The list can be easily extended when considering traditional processes (order, shipping, billing, logistics, …) and all the big data scenarios that arise on a daily base; see here for a sample. The latter add to the list of new, additional databases and, thus, potential data sources to be analysed. From all of that, it becomes obvious that not all of those applications will be hosted within S/4HANA. It is even unlikely that all the underlying data is physically stored within one single database. It is quite probable that it needs to be brought either physically or, at least, logically to one single place in order to be analysed. That single place hosts the analytic processing environment, i.e. some engines that apply semantics to the data.

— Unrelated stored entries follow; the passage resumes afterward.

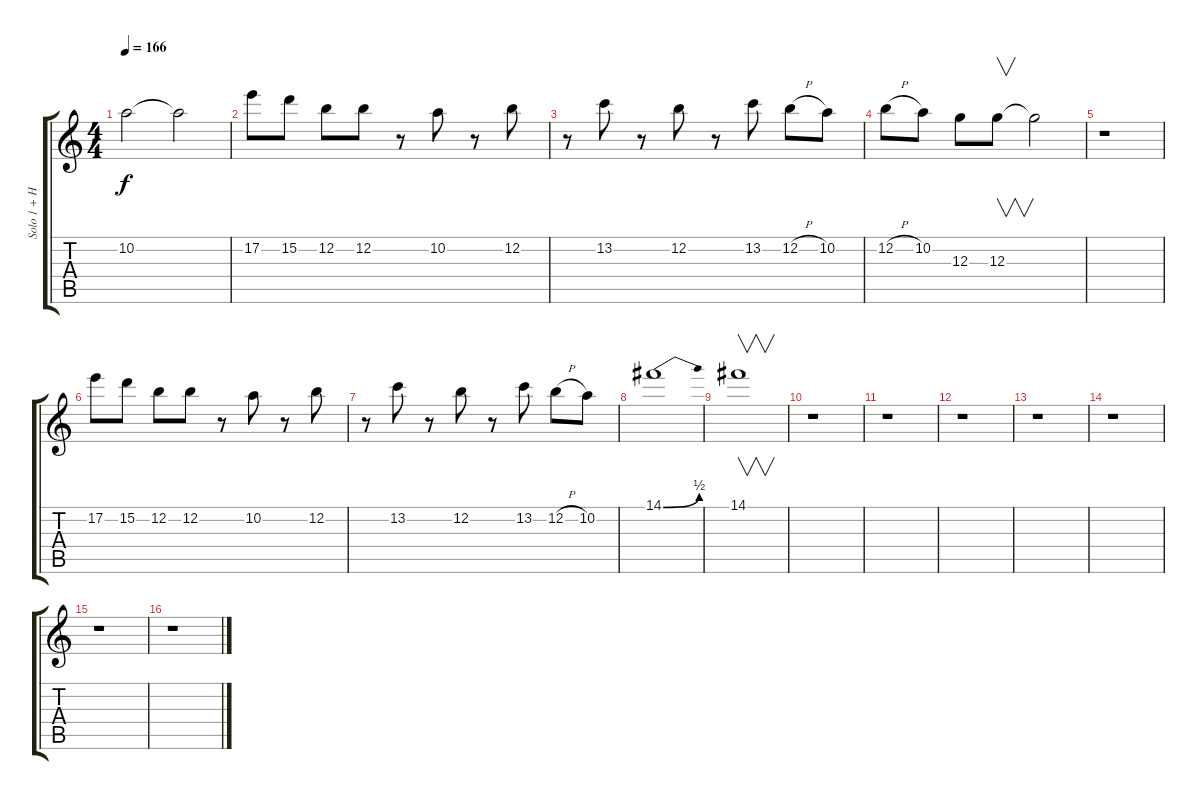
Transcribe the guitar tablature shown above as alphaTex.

\track ("Solo 1 + Harmonisé" "Solo 1 + H") {instrument distortionguitar}
\staff {score tabs}
\tuning (E4 B3 G3 D3 A2 E2) {hide}
\ts (4 4)
\tempo 166
\clef g2
\ks c
10.2.2{dy f} 10.2{t}.2 |
17.2.8 15.2.8 12.2.8 12.2.8 r.8 10.2.8 r.8 12.2.8 |
r.8 13.2.8 r.8 12.2.8 r.8 13.2.8 12.2{h}.8 10.2.8 |
12.2{h}.8 10.2.8 12.3.8 12.3.8{v} 12.3{t}.2 |
r.1 |
17.2.8 15.2.8 12.2.8 12.2.8 r.8 10.2.8 r.8 12.2.8 |
r.8 13.2.8 r.8 12.2.8 r.8 13.2.8 12.2{h}.8 10.2.8 |
14.1{be (bend 0 0 60 2)}.1 |
14.1.1{v} |
r.1 |
r.1 |
r.1 |
r.1 |
r.1 |
r.1 |
r.1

Now, whatever the processing environment is (HANA, Hadoop, Exadata, BLU, Watson, …) and whatever technical power it provides, there is one fundamental fact: if the data to be processed is not consistent, meaning harmonised and clean, then the results of the analyses will be poor. “Garbage in – garbage out” applies here. Even if all originating data sources are consistent and clean, then the union of their data is unlikely to be consistent. It starts with non-matching material codes, country IDs or customer numbers, stretches to noisy sensor data and goes up to DB clocks (whose values are materialised in timestamps) that are not in sync – simply look at Google’s efforts to tackle that problem.

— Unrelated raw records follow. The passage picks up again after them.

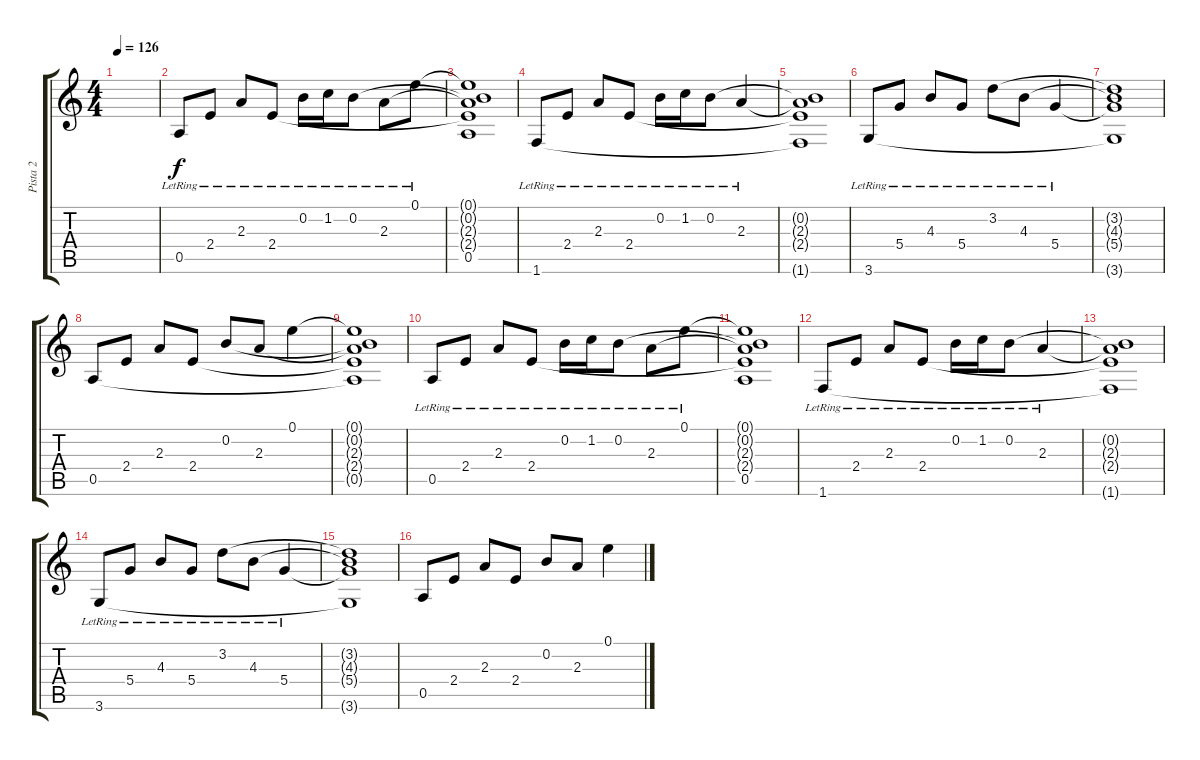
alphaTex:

\track ("Pista 2" "Pista 2") {instrument electricguitarclean}
\staff {score tabs}
\tuning (E4 B3 G3 D3 A2 E2) {hide}
\ts (4 4)
\tempo 126
\clef g2
\ks c
|
0.5{lr}.8 2.4{lr}.8 2.3{lr}.8 2.4{lr}.8 0.2{lr}.16 1.2{lr}.16 0.2{lr}.8 2.3{lr}.8 0.1{lr}.8 |
(0.1{t} 0.2{t} 2.3{t} 2.4{t} 0.5).1 |
1.6{lr}.8 2.4{lr}.8 2.3{lr}.8 2.4{lr}.8 0.2{lr}.16 1.2{lr}.16 0.2{lr}.8 2.3{lr}.4 |
(0.2{t} 2.3{t} 2.4{t} 1.6{t}).1 |
3.6{lr}.8 5.4{lr}.8 4.3{lr}.8 5.4{lr}.8 3.2{lr}.8 4.3{lr}.8 5.4{lr}.4 |
(3.2{t} 4.3{t} 5.4{t} 3.6{t}).1 |
0.5.8 2.4.8 2.3.8 2.4.8 0.2.8 2.3.8 0.1.4 |
(0.1{t} 0.2{t} 2.3{t} 2.4{t} 0.5{t}).1 |
0.5{lr}.8 2.4{lr}.8 2.3{lr}.8 2.4{lr}.8 0.2{lr}.16 1.2{lr}.16 0.2{lr}.8 2.3{lr}.8 0.1{lr}.8 |
(0.1{t} 0.2{t} 2.3{t} 2.4{t} 0.5).1 |
1.6{lr}.8 2.4{lr}.8 2.3{lr}.8 2.4{lr}.8 0.2{lr}.16 1.2{lr}.16 0.2{lr}.8 2.3{lr}.4 |
(0.2{t} 2.3{t} 2.4{t} 1.6{t}).1 |
3.6{lr}.8 5.4{lr}.8 4.3{lr}.8 5.4{lr}.8 3.2{lr}.8 4.3{lr}.8 5.4{lr}.4 |
(3.2{t} 4.3{t} 5.4{t} 3.6{t}).1 |
0.5.8 2.4.8 2.3.8 2.4.8 0.2.8 2.3.8 0.1.4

In summary: while analytics in S/4HANA is operational, there is 2 facts that make non-operational (i.e. beyond a single, isolated business process) and strategical analyses challenging:
- It is likely that enterprise data sits in more than 1 system.
- Data that originates from various systems is probably not clean and consistent when being combined.
A popular choice to tackle that challenge is a data warehouse. It has the fundamental task to expose the enterprise data in a harmonised and consistent way (“single version of the truth”). This can be done by physically copying data into a single DB to then transform, cleanse, harmonise the data there. It can also be done by exposing data in a logical way via views that comprise code to transform, cleanse, harmonise the data (federation). Both approaches do the same thing, simply at different moments in time: before or during query execution. But, both approaches do cleanse and harmonise. There is no way around. So, either physical or logical data warehousing is a task that does not go away. Operational analytics in S/4HANA cannot and does not intend to replace the strategical, multi-systems analytics of a physical or logical data warehouse. This should not be confused by the fact that they can leverage the same technical assets, e.g. HANA.
On purpose, this blog has been neutral to the underlying product or approach used for data warehousing. This avoids that technical product features are mixed up with general tasks. In a subsequent blog, I will tackle the relationship between S/4HANA and BW-on-HANA.